I've been thinking about my Aunt who passed away in late June and what I will say at her memorial service. So many wonderful memories rise up that were lying dormant for years.
My Aunt lived in Chicago and was a nurse at the Prominent Hospital near the John Hancock building and indeed, she lived nearly across the street from it in subsidized housing for doctors and nurses.
Many times, my sister and I, rode the EL into the city where my Aunt would meet us, take us to lunch at Marshall Fields or let us look around. She always had something special planned like swimming in Lake Michigan at the beach, going to the Art Institute or a craft project or to eat couscous, frozen chocolate Frango mint pie or drink ginger ale. She took me to see David Copperfield before he was hugely famous, and I attended at least one National Geographic Society lecture.
I remember being excited to go and spend a weekend with her. She loved to read and when I was so enthralled with the Dr. Suess book, Green Eggs and Ham, she made me green eggs (with food coloring) and ham for breakfast once. I thought that was just the coolest thing and something my mother would never do!!!
Whenever my sister and I would go for a weekend, I recall that Mom packed a knitted dark brown with thin tan stripes bag with long wooden handles knitted onto to it and filled with our toothbrushes, toothpaste, brushes, pj's, fresh underwear and change of clothes. We would get on the EL, press our faces to the windows and watch the suburban landscape change to urban with little green space, except for a couple parks, highrises and graffiti sprayed public housing apartment complexes and we could see where the EL tracks would curve ahead and take us to the Loop.

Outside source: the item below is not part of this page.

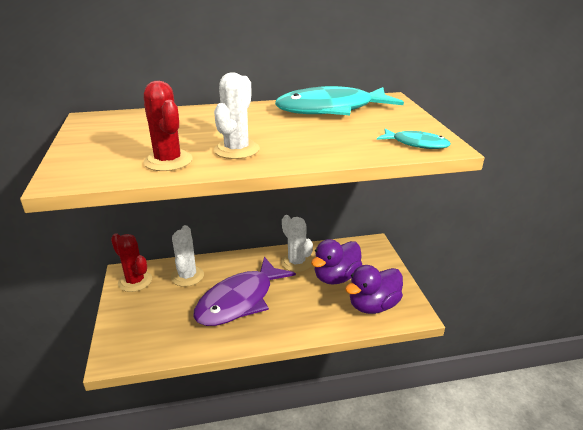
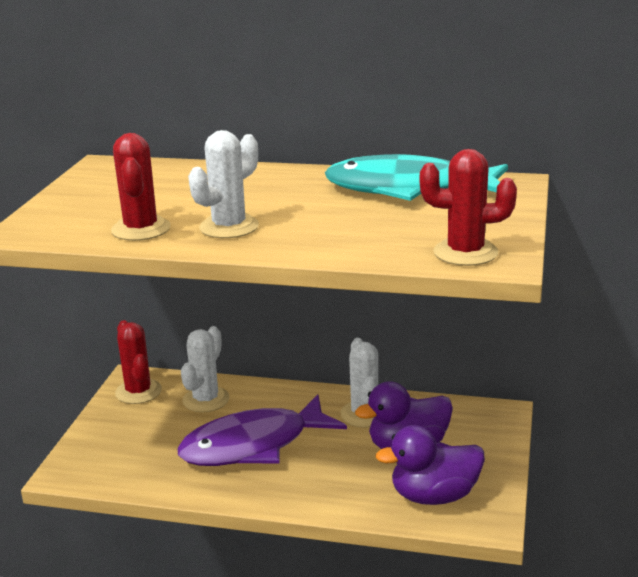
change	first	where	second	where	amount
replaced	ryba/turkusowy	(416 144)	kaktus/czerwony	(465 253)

I wonder now, as I think of it, what those on the EL thought of us, carrying that knitted bag, looking like immigrant children who spoke English flawlessly and spoke Swiss-German when we wanted to say things that no one else would understand. We carried no pink or lavendar princess or Disney inspired overnight bags, just that humble non-descript dark brown knitted bag. Thinking back on it, it just makes me wonder and I feel as though we looked like first generation ethnic children! And we were.
My sister still has the bag tucked away somewhere safe in her house. Memories of trips into the city and adventures with my Aunt are still contained in that knitted bag and in my heart.